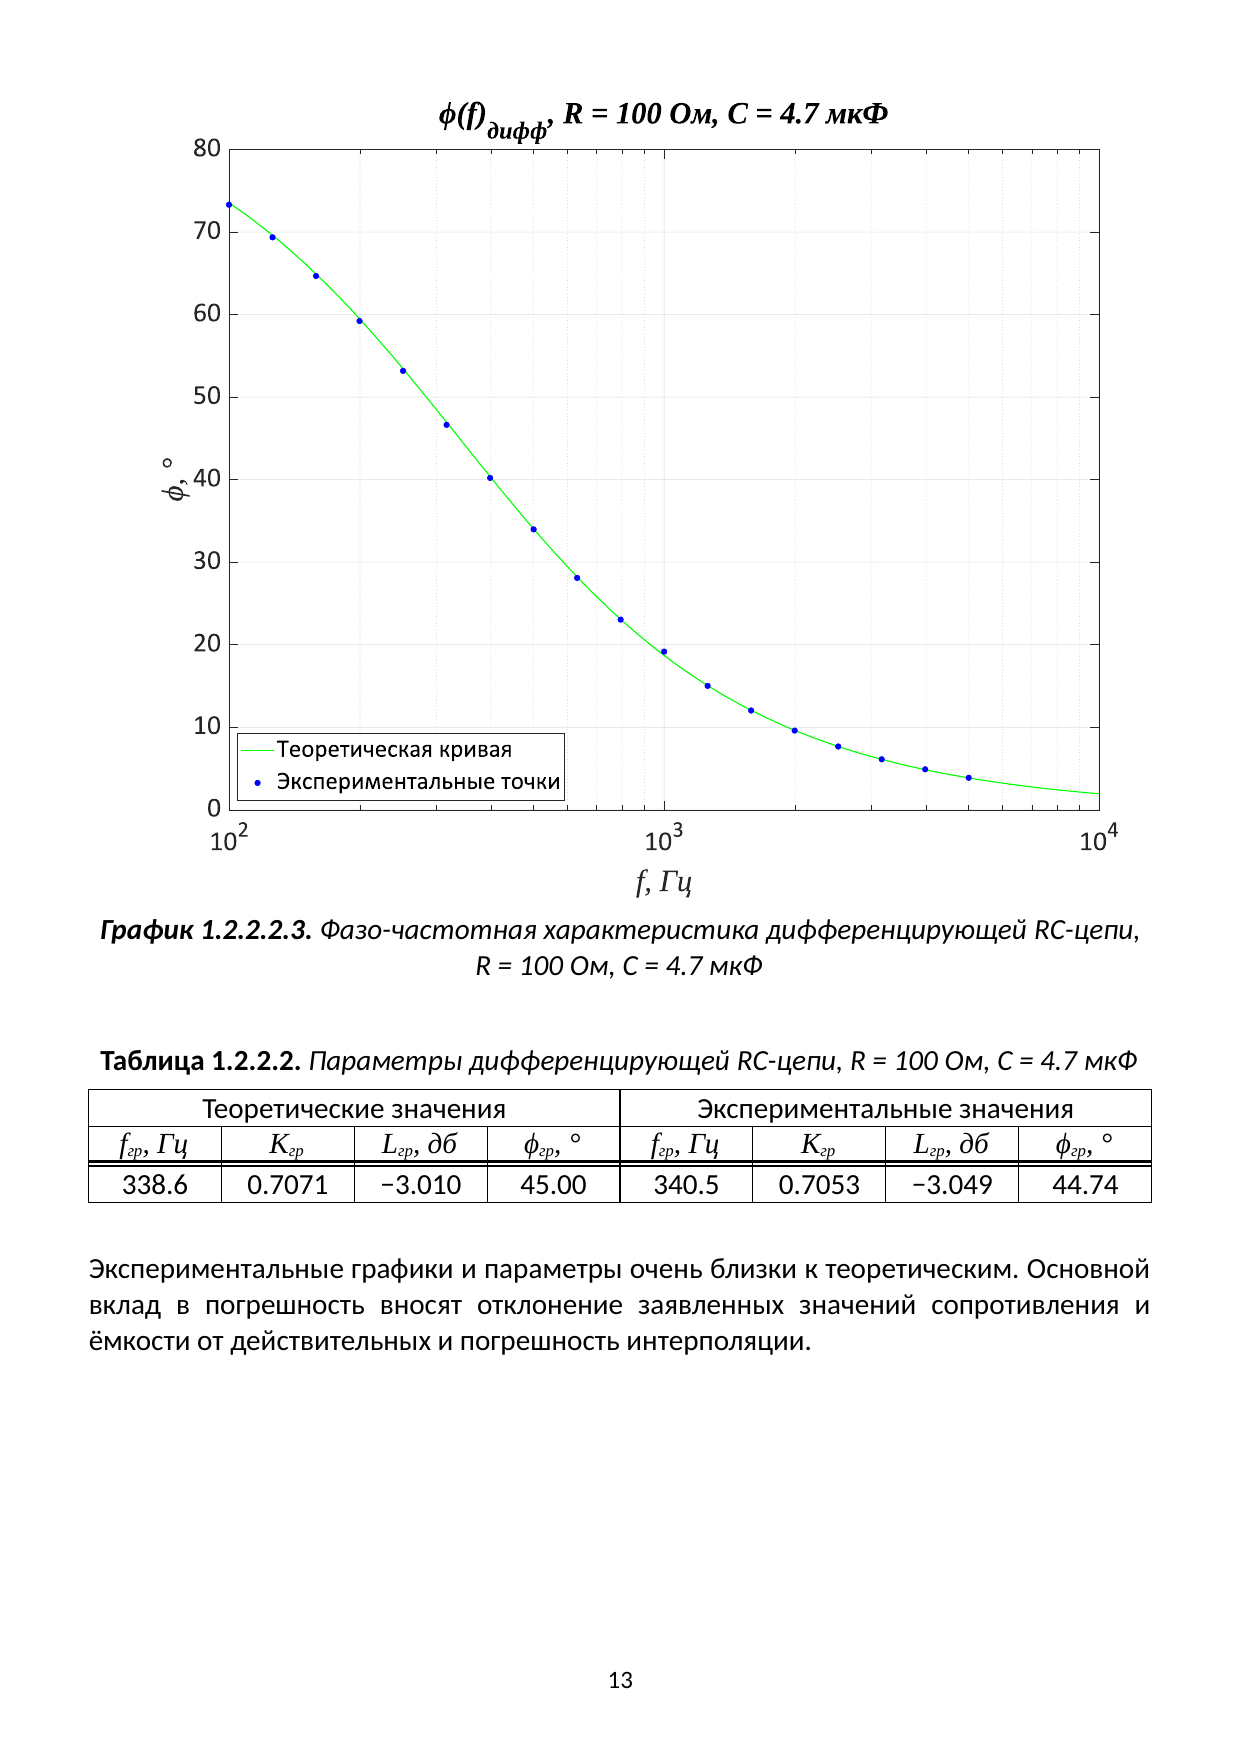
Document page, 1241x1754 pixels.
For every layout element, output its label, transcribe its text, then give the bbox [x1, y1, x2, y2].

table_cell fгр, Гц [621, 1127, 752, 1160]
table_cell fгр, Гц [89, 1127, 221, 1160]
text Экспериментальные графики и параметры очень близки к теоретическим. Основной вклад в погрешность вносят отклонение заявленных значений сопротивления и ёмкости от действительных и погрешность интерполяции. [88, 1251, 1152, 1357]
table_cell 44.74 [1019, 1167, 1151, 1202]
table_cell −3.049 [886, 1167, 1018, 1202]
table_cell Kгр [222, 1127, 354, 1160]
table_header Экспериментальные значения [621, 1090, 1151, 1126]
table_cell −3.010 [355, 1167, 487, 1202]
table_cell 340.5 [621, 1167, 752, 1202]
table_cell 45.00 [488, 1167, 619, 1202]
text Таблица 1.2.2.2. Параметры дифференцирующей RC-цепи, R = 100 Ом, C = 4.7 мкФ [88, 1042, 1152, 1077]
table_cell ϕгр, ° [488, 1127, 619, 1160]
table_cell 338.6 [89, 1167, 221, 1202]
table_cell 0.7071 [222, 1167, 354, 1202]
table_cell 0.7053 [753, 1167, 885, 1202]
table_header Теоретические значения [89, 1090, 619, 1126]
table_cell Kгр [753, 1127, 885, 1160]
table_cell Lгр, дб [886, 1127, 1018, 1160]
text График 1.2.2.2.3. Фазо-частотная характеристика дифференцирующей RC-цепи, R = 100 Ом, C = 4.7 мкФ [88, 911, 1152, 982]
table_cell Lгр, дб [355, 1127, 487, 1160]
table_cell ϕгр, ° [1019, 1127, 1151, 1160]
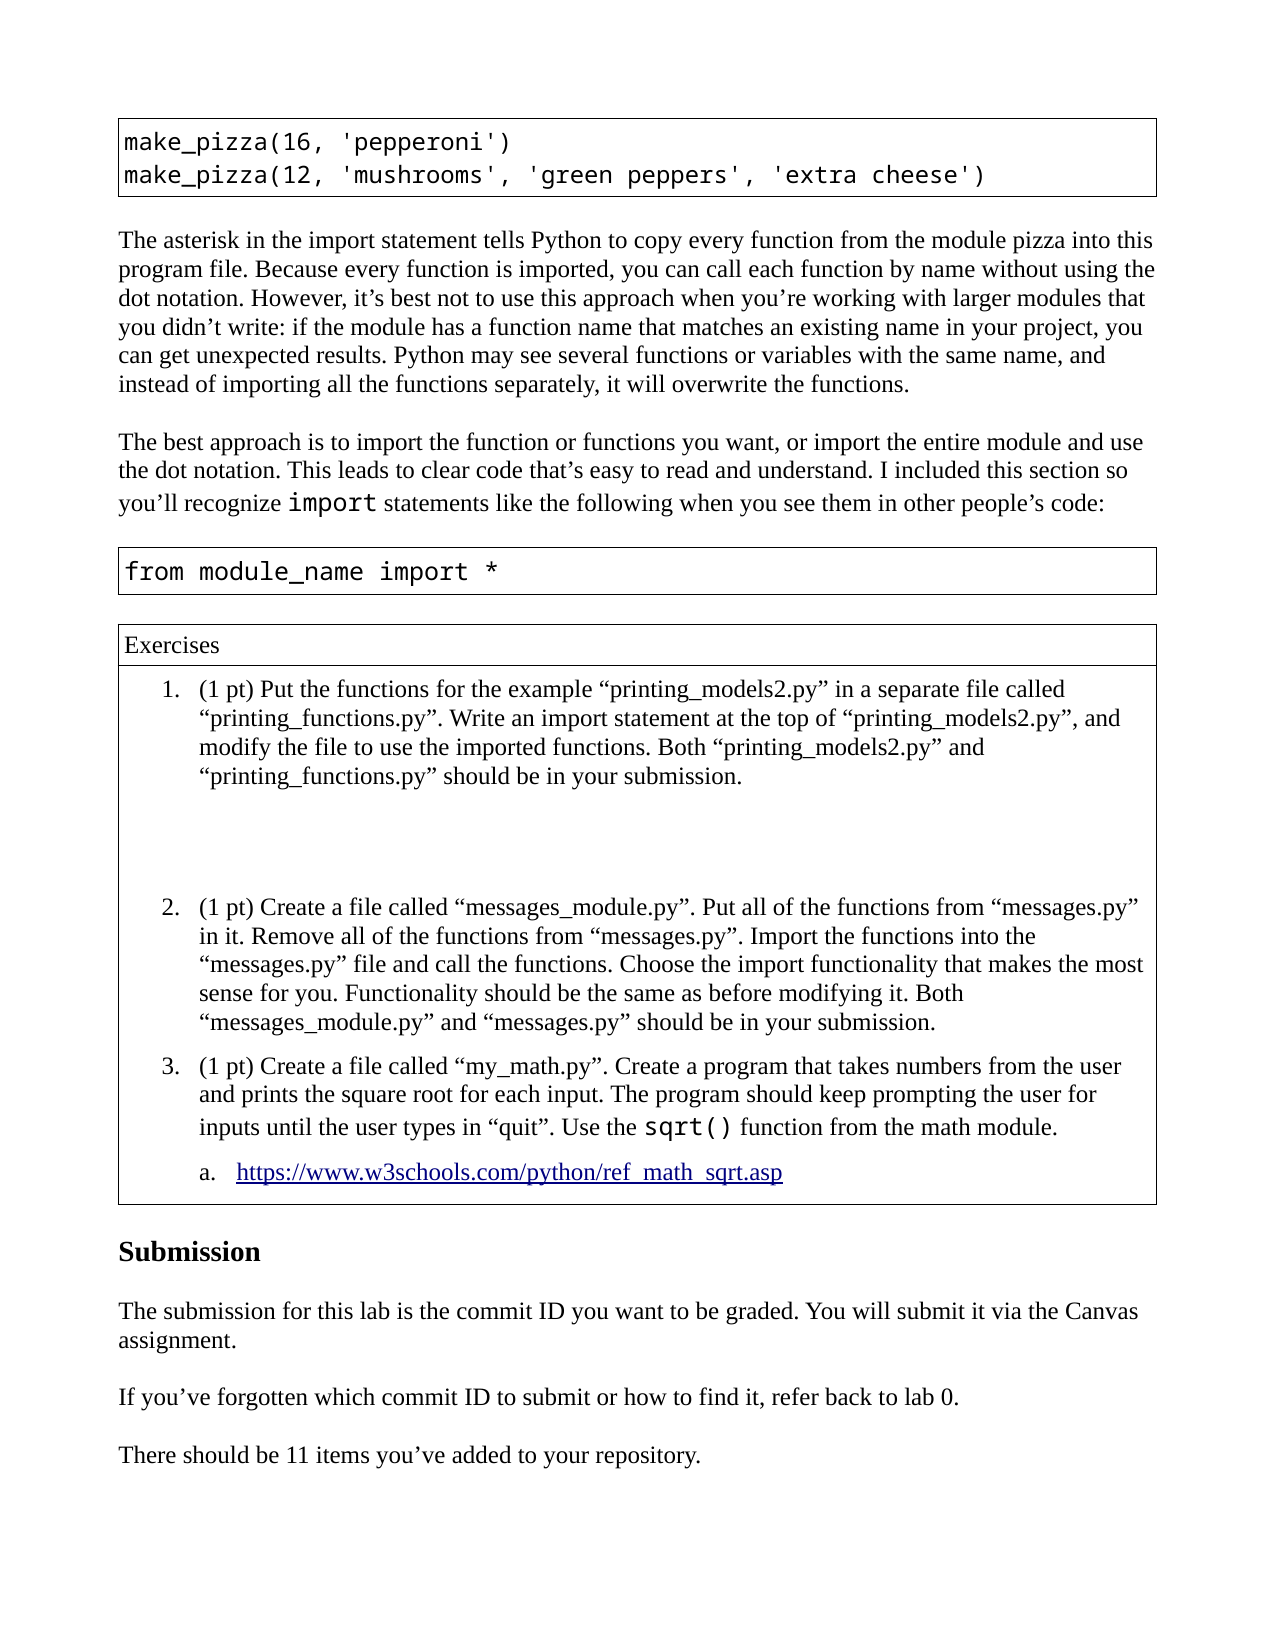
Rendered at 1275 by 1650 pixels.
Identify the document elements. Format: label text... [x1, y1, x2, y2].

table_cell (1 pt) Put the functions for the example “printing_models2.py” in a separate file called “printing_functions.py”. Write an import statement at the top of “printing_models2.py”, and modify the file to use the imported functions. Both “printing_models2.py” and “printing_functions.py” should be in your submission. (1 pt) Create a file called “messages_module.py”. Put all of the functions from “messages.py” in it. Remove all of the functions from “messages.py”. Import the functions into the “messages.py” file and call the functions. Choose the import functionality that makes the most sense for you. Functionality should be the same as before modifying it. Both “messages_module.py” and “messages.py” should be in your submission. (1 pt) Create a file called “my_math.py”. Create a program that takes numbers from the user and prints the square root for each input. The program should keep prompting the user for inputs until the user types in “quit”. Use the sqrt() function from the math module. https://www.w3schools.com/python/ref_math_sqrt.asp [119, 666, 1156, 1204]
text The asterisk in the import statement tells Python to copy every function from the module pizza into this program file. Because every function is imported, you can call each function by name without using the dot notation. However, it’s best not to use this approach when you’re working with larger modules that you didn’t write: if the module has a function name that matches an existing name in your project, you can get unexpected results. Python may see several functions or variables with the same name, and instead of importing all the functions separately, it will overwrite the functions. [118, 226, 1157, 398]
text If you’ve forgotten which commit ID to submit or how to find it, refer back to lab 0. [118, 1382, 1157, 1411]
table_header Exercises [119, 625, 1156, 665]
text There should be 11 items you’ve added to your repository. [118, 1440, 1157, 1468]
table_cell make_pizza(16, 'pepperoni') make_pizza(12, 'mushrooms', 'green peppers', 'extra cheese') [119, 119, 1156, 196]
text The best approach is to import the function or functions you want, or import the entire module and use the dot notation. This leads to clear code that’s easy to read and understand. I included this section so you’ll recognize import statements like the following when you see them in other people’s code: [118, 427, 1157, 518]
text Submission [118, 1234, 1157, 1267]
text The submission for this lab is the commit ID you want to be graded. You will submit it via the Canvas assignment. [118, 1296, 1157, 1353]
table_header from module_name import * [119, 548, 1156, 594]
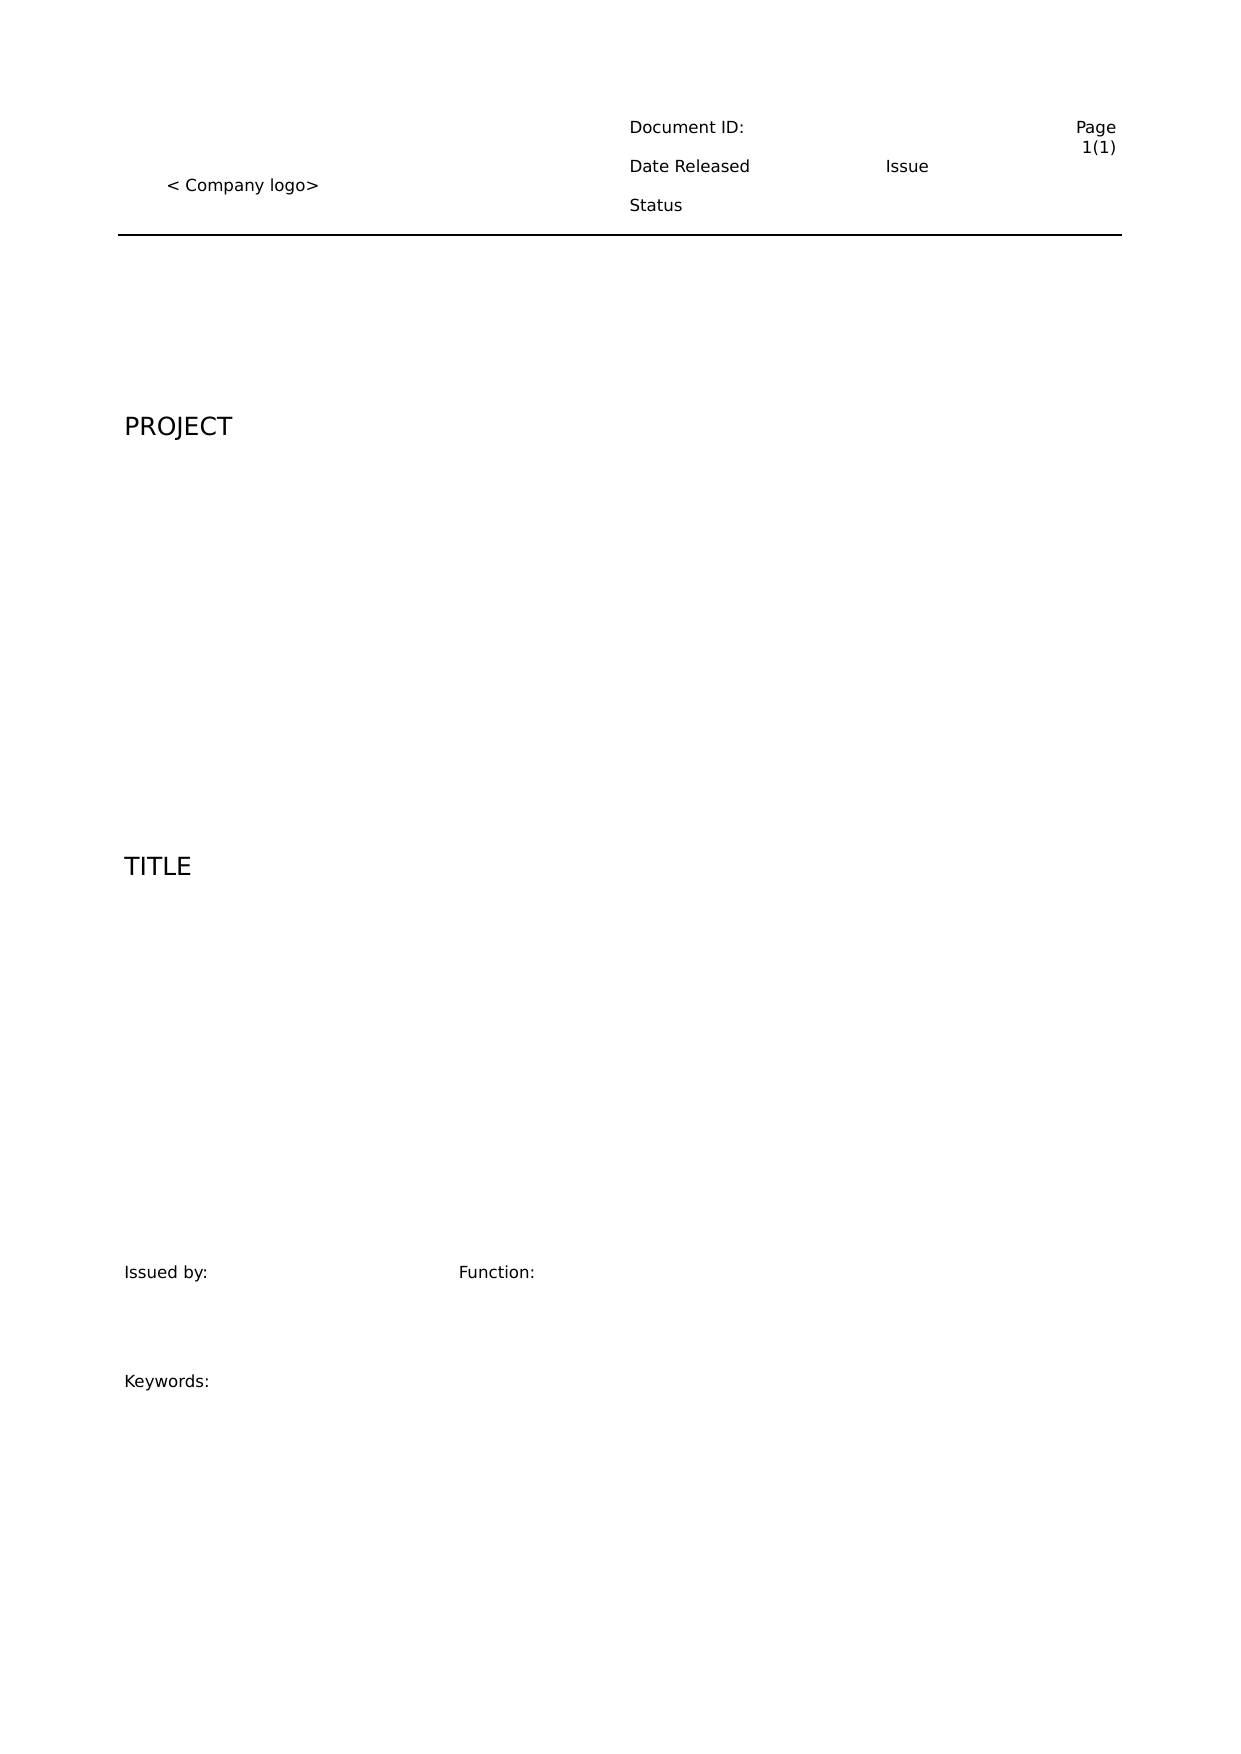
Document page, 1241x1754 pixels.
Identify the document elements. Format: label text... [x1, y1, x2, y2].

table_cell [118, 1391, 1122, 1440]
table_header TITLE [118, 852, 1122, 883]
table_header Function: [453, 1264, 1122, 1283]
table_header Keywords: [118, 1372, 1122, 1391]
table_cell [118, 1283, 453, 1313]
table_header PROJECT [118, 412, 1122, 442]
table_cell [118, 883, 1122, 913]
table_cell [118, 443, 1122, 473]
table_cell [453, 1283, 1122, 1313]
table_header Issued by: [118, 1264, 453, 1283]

+ + +

**CONSIGNE**
Recopiez à l'identique toutes les lignes des enregistrements ci-dessus, en laissant de côté les images.

**RÉPONSE**
Document page, 1241x1754 pixels.
For every layout element, output its label, transcribe its text, then give the bbox [x1, y1, x2, y2].

table_cell fгр, Гц [621, 1127, 752, 1160]
table_cell fгр, Гц [89, 1127, 221, 1160]
text Экспериментальные графики и параметры очень близки к теоретическим. Основной вклад в погрешность вносят отклонение заявленных значений сопротивления и ёмкости от действительных и погрешность интерполяции. [88, 1251, 1152, 1357]
table_cell 44.74 [1019, 1167, 1151, 1202]
table_cell −3.049 [886, 1167, 1018, 1202]
table_cell Kгр [222, 1127, 354, 1160]
table_header Экспериментальные значения [621, 1090, 1151, 1126]
table_cell −3.010 [355, 1167, 487, 1202]
table_cell 340.5 [621, 1167, 752, 1202]
table_cell 45.00 [488, 1167, 619, 1202]
text Таблица 1.2.2.2. Параметры дифференцирующей RC-цепи, R = 100 Ом, C = 4.7 мкФ [88, 1042, 1152, 1077]
table_cell ϕгр, ° [488, 1127, 619, 1160]
table_cell 338.6 [89, 1167, 221, 1202]
table_cell 0.7071 [222, 1167, 354, 1202]
table_cell 0.7053 [753, 1167, 885, 1202]
table_header Теоретические значения [89, 1090, 619, 1126]
table_cell Kгр [753, 1127, 885, 1160]
table_cell Lгр, дб [886, 1127, 1018, 1160]
text График 1.2.2.2.3. Фазо-частотная характеристика дифференцирующей RC-цепи, R = 100 Ом, C = 4.7 мкФ [88, 911, 1152, 982]
table_cell Lгр, дб [355, 1127, 487, 1160]
table_cell ϕгр, ° [1019, 1127, 1151, 1160]
Rendered at 1275 by 1650 pixels.
Identify the document elements. Format: label text... [x1, y1, x2, y2].

table_cell (1 pt) Put the functions for the example “printing_models2.py” in a separate file called “printing_functions.py”. Write an import statement at the top of “printing_models2.py”, and modify the file to use the imported functions. Both “printing_models2.py” and “printing_functions.py” should be in your submission. (1 pt) Create a file called “messages_module.py”. Put all of the functions from “messages.py” in it. Remove all of the functions from “messages.py”. Import the functions into the “messages.py” file and call the functions. Choose the import functionality that makes the most sense for you. Functionality should be the same as before modifying it. Both “messages_module.py” and “messages.py” should be in your submission. (1 pt) Create a file called “my_math.py”. Create a program that takes numbers from the user and prints the square root for each input. The program should keep prompting the user for inputs until the user types in “quit”. Use the sqrt() function from the math module. https://www.w3schools.com/python/ref_math_sqrt.asp [119, 666, 1156, 1204]
text The asterisk in the import statement tells Python to copy every function from the module pizza into this program file. Because every function is imported, you can call each function by name without using the dot notation. However, it’s best not to use this approach when you’re working with larger modules that you didn’t write: if the module has a function name that matches an existing name in your project, you can get unexpected results. Python may see several functions or variables with the same name, and instead of importing all the functions separately, it will overwrite the functions. [118, 226, 1157, 398]
text If you’ve forgotten which commit ID to submit or how to find it, refer back to lab 0. [118, 1382, 1157, 1411]
table_header Exercises [119, 625, 1156, 665]
text There should be 11 items you’ve added to your repository. [118, 1440, 1157, 1468]
table_cell make_pizza(16, 'pepperoni') make_pizza(12, 'mushrooms', 'green peppers', 'extra cheese') [119, 119, 1156, 196]
text The best approach is to import the function or functions you want, or import the entire module and use the dot notation. This leads to clear code that’s easy to read and understand. I included this section so you’ll recognize import statements like the following when you see them in other people’s code: [118, 427, 1157, 518]
text Submission [118, 1234, 1157, 1267]
text The submission for this lab is the commit ID you want to be graded. You will submit it via the Canvas assignment. [118, 1296, 1157, 1353]
table_header from module_name import * [119, 548, 1156, 594]
Document page, 1241x1754 pixels.
Identify the document elements. Format: label text... [x1, y1, x2, y2].

table_cell [118, 1391, 1122, 1440]
table_header TITLE [118, 852, 1122, 883]
table_header Function: [453, 1264, 1122, 1283]
table_header Keywords: [118, 1372, 1122, 1391]
table_cell [118, 1283, 453, 1313]
table_header PROJECT [118, 412, 1122, 442]
table_cell [118, 883, 1122, 913]
table_cell [118, 443, 1122, 473]
table_cell [453, 1283, 1122, 1313]
table_header Issued by: [118, 1264, 453, 1283]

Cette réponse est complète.